■ To do
Reproduce the lines of the records verbatim, from the first line up to and including the line with "10 e venerdì 11 aprile".

++++ Data to use ++++

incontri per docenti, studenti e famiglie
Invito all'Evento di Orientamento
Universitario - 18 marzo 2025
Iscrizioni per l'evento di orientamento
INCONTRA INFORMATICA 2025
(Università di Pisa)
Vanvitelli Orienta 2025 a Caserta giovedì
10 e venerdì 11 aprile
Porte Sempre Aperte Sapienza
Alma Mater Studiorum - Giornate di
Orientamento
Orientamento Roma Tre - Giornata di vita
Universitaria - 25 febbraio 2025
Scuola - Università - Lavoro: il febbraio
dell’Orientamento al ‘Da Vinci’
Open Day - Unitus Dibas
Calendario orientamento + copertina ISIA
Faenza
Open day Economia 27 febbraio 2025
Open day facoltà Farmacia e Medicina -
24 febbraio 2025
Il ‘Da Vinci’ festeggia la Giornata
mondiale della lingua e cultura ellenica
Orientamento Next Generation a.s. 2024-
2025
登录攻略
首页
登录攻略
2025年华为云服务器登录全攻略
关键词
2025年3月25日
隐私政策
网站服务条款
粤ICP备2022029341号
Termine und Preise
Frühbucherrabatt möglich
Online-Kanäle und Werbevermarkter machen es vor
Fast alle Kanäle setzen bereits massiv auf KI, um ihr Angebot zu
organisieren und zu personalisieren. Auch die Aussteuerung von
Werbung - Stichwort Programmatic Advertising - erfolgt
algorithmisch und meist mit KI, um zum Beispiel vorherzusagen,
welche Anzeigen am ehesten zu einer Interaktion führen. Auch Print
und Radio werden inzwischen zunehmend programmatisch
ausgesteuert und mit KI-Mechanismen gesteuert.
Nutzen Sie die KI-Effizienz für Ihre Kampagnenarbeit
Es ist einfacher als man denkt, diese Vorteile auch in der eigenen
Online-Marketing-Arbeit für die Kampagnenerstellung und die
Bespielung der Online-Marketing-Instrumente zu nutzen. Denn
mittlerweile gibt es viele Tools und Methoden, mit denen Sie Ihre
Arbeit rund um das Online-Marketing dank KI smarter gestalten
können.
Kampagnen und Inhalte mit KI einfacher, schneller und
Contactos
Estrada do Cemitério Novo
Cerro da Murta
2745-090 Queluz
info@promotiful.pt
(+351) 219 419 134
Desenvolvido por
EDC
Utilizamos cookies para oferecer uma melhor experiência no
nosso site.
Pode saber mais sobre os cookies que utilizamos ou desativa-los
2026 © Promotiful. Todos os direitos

++++

■ Solved problem
incontri per docenti, studenti e famiglie
Invito all'Evento di Orientamento
Universitario - 18 marzo 2025
Iscrizioni per l'evento di orientamento
INCONTRA INFORMATICA 2025
(Università di Pisa)
Vanvitelli Orienta 2025 a Caserta giovedì
10 e venerdì 11 aprile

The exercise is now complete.